BRIEF 1 >>
Translate this sentence from the article on corporate insolvency figures into Spanish: "The surge in corporate insolvency numbers is not surprising."
BRIEF 2 >>
Retype everything in the insolvency article from "Insolvency figures released" down to "in August 2019).".

━━━━━ TEXT BLOCK ━━━━━

Insolvency figures released today for August 2021* by the Government’s Insolvency Service show a 71% increase in corporate insolvencies compared to the same month last year (1348 in August 2021 and 788 in August 2020). Insolvencies are also similar to the number registered two years previously (pre-pandemic; 1,336 in August 2019).
Tough times ahead as corporate insolvencies forecast to rise
Leading restructuring and insolvency professional, Oliver Collinge (pictured) from PKF GM in Leeds said: “The surge in corporate insolvency numbers is not surprising. The last couple of months have seen the lifting of the final lockdown restrictions and many businesses in the region will now have to start making payments in relation to their BBLS and CBILS loans as well as deferred HMRC liabilities.
“We expect the numbers to continue to rise as furlough comes to an end this month, which will put further cash flow pressure on some companies in the region. The government’s moratorium on the use of winding up petitions is also being lifted at the end of September (albeit with some modest remaining protection designed to support smaller businesses) which will likely cause a substantial increase in creditors taking recovery action.

━━━━━ EXTRACTED MATERIAL ━━━━━

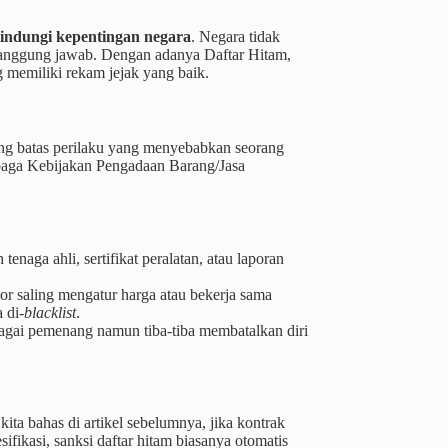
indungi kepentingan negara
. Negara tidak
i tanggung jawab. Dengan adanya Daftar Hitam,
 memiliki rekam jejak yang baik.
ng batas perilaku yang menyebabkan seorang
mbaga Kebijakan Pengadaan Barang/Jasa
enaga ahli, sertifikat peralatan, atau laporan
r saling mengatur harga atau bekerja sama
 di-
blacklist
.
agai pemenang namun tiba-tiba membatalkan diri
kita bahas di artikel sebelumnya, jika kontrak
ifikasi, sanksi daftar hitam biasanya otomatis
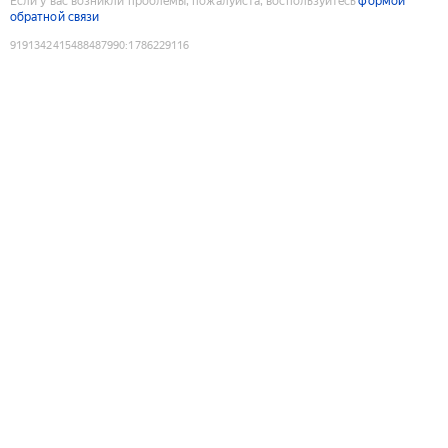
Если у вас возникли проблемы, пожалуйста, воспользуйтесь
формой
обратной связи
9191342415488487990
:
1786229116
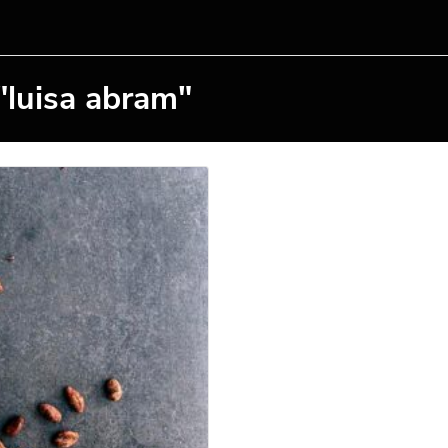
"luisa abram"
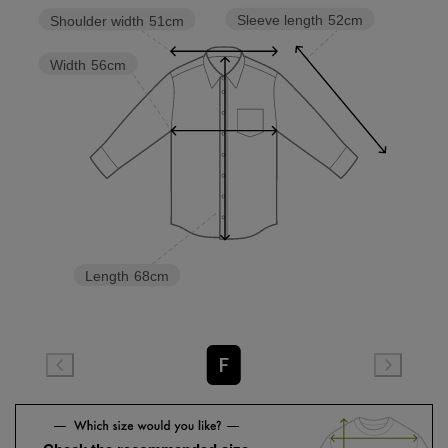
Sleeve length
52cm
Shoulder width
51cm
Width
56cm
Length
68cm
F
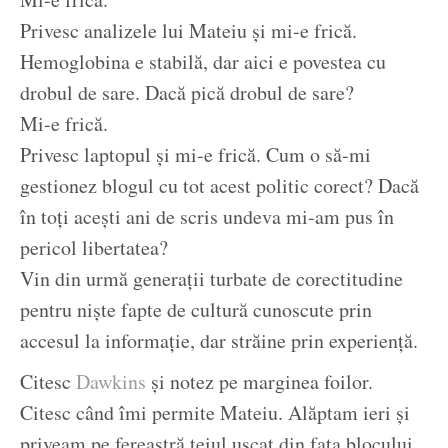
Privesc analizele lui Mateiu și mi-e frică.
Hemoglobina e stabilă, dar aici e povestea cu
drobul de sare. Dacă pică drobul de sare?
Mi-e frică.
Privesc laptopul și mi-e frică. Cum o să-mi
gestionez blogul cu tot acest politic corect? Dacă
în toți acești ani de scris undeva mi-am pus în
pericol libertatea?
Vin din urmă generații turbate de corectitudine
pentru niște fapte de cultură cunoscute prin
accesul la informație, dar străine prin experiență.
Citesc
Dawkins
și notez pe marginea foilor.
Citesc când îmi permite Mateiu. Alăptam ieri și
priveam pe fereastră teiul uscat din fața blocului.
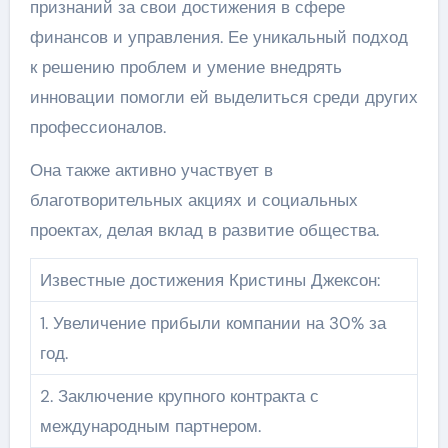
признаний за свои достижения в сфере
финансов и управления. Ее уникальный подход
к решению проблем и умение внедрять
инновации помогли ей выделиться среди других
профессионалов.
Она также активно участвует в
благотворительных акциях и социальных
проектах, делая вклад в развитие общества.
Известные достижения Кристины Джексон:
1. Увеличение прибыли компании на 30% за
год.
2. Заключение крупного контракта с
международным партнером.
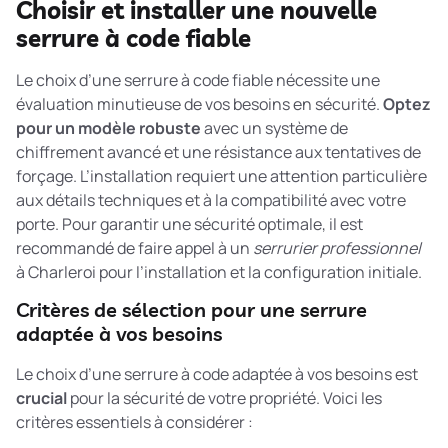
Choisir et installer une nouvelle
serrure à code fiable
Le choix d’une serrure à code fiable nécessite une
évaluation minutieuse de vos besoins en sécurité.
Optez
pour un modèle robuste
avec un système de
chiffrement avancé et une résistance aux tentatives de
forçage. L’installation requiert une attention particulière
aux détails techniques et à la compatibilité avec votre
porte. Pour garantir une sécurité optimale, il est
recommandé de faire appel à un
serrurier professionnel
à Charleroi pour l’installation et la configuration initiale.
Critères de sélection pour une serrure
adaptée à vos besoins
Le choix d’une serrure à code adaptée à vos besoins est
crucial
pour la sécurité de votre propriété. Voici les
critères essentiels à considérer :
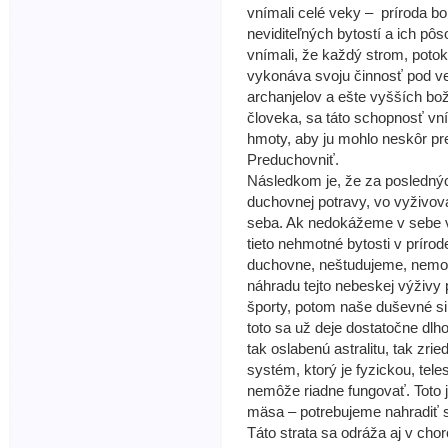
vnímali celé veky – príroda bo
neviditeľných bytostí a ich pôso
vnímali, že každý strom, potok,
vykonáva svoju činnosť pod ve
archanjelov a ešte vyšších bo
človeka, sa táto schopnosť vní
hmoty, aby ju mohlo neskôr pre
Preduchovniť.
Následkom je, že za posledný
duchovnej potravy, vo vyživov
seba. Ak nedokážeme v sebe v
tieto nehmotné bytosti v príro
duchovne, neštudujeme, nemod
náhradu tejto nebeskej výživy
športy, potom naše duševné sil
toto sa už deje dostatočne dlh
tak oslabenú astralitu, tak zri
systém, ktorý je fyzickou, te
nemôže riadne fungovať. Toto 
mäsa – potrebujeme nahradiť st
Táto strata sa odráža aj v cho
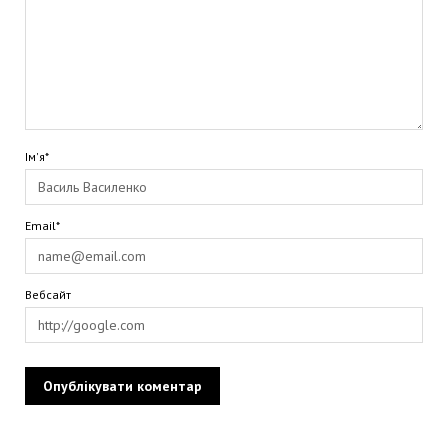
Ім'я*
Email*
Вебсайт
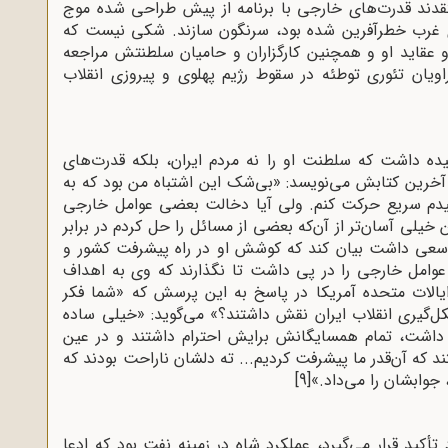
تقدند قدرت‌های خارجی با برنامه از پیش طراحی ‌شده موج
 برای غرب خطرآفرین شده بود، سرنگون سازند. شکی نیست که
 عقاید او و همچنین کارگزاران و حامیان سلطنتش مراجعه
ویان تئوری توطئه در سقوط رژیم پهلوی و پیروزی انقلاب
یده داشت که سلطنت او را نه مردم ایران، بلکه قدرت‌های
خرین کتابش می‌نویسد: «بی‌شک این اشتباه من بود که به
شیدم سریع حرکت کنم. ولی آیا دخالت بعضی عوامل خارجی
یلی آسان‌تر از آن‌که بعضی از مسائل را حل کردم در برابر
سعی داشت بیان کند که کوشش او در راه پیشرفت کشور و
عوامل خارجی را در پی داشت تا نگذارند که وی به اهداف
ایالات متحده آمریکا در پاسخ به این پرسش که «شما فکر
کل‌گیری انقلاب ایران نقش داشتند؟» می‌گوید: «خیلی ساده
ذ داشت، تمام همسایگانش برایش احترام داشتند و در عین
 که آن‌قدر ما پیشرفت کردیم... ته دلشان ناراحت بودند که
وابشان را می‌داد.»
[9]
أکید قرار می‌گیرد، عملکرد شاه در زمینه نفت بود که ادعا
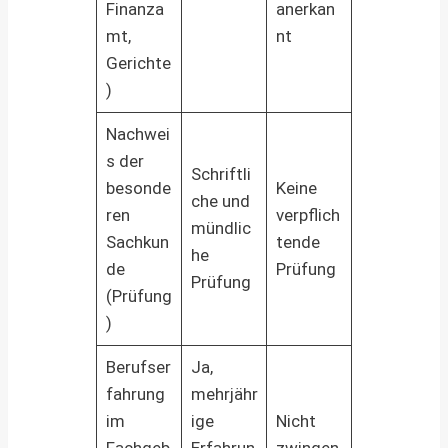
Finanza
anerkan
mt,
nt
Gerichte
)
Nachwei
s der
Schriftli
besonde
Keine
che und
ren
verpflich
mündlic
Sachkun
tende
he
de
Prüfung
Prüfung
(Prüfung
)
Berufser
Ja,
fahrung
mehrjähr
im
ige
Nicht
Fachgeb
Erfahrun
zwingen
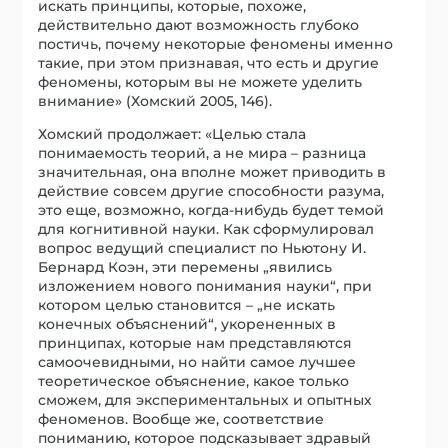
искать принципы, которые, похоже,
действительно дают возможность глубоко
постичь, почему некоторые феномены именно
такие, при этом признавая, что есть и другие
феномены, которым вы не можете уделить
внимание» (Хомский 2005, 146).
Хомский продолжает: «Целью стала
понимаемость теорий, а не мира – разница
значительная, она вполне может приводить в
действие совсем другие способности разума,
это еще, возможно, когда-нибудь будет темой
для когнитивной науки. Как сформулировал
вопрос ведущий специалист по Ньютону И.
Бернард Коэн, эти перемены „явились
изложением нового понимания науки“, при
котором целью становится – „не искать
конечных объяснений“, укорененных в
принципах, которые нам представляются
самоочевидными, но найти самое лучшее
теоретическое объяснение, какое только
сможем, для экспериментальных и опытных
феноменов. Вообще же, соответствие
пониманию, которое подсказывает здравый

━━━━━

WRITTEN REPLY 1 >>
El aumento en el número de insolvencias empresariales no es sorprendente.

WRITTEN REPLY 2 >>
Insolvency figures released today for August 2021* by the Government’s Insolvency Service show a 71% increase in corporate insolvencies compared to the same month last year (1348 in August 2021 and 788 in August 2020). Insolvencies are also similar to the number registered two years previously (pre-pandemic; 1,336 in August 2019).